**INFORMATION SHOWN:**

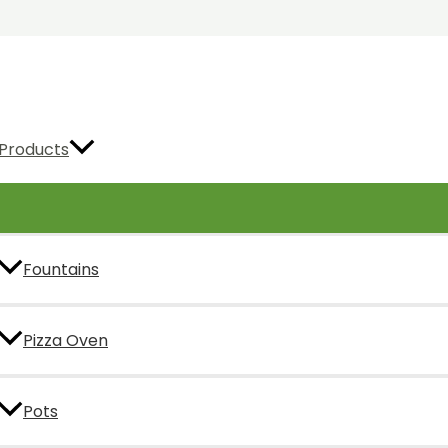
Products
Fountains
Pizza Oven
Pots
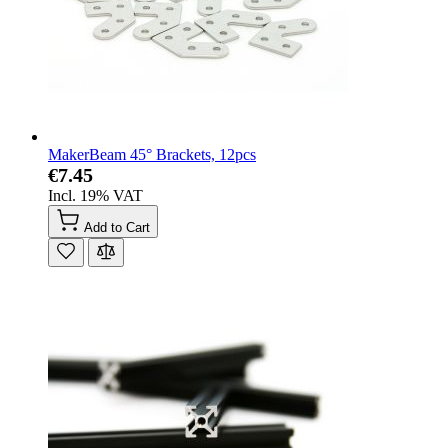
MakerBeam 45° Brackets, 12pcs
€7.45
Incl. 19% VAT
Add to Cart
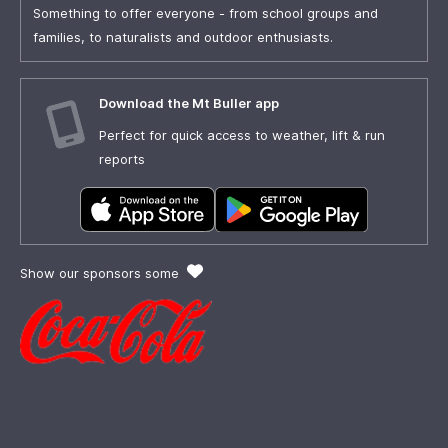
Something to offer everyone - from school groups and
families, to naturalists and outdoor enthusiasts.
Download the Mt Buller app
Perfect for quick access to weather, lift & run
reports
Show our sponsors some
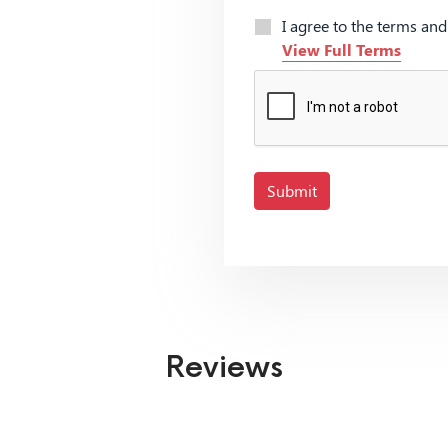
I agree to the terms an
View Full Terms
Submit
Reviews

**EXERCISE BRIEF:** Except for the pictures, give all the material above again verbatim.

**RESULT FOR THIS TASK:**
Products
Fountains
Pizza Oven
Pots
MakerBeam 45° Brackets, 12pcs
€7.45
Incl. 19% VAT
Add to Cart
Something to offer everyone - from school groups and
families, to naturalists and outdoor enthusiasts.
Download the Mt Buller app
Perfect for quick access to weather, lift & run
reports
Show our sponsors some
I agree to the terms an
View Full Terms
Submit
Reviews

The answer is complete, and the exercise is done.